PubMed21 Apr 2026Diabetes care● 4/10i Long-term Air Pollution and Overall and Regional Body Composition in Older Adults With Overweight or Obesity and Metabolic Syndrome.
Curto A, Konieczna J, Colom A, Abete I, de Hoogh K et al.
Long-term air pollution exposure was associated with higher body fat percentage and lower lean mass in older adults with overweight or obesity and metabolic syndrome over 3 years. Observational analysis of 1,454 Spanish adults from the PREDIMED-Plus trial, with DXA scans at baseline, 1 year, and 3 years. This provides the first longitudinal evidence that environmental factors may worsen body composition in metabolically vulnerable populations, potentially influencing treatment response in obesity and diabetes trials. Air pollution exposure was assigned at 100-meter resolution based on residential addresses, limiting generalizability to other geographic regions.
Strategic Signal
This environmental confounding factor could explain heterogeneous responses in obesity and diabetes trials across urban versus rural sites. Pharmaceutical companies running global trials should consider air pollution exposure as a stratification factor, particularly for metabolic endpoints in older populations. The finding may support regulatory submissions that include environmental exposure data to strengthen efficacy claims in real-world settings.

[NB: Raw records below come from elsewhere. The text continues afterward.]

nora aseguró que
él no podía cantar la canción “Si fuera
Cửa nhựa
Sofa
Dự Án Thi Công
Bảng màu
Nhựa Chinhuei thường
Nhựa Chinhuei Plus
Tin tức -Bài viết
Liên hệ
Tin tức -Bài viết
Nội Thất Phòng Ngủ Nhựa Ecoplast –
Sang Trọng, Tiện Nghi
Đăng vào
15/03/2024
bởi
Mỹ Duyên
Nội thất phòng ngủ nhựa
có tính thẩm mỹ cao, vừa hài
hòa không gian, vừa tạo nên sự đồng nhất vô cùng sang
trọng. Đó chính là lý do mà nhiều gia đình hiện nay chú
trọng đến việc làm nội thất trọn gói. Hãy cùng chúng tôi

Weight lossType 2 diabetesReal-world evidence
Original Abstract
OBJECTIVE: To examine the relationship between long-term air pollution exposure, including black carbon (BC), fine particulate matter (PM2.5), and nitrogen dioxide (NO2), and total fat mass, visceral fat mass, and lean mass in older adults with overweight or obesity and metabolic syndrome. RESEARCH DESIGN AND METHODS: We included 1,454 older adults (aged 54-75 years; 48% female) from the PREDIMED-Plus trial in Spain who underwent baseline DXA scans at recruitment (2013-2016) and at 1- and 3-year follow-up. Annual air pollution exposure was assigned at participants' baseline residential address at 100 m resolution. We used linear mixed-effect regression models with interaction terms for exposure and time to examine longitudinal associations with body composition, also stratifying by sex, age, and physical activity. RESULTS: At baseline, a 1× 10-5/m increase in BC was associated with 1.01% (95% CI 0.31-1.71) higher body fat percentage, -0.97% (95% CI -1.64 to -0.30) lower lean mass percentage, and -0.74 kg (95% CI -1.37 to -0.12) lower lean mass. PM2.5 and NO2 showed similar relationships with body fat and lean mass percentage at baseline. These associations persisted in years 1 and 3 for BC and PM2.5. In age-stratified analyses, associations with visceral fat mass were observed only in participants younger than 65 years. Associations did not meaningfully differ by sex or physical activity. CONCLUSIONS: Long-term air pollution exposure was adversely associated with body composition over 3 years. Results indicate air pollution is associated with fat accumulation and lean mass loss in metabolically vulnerable older adults.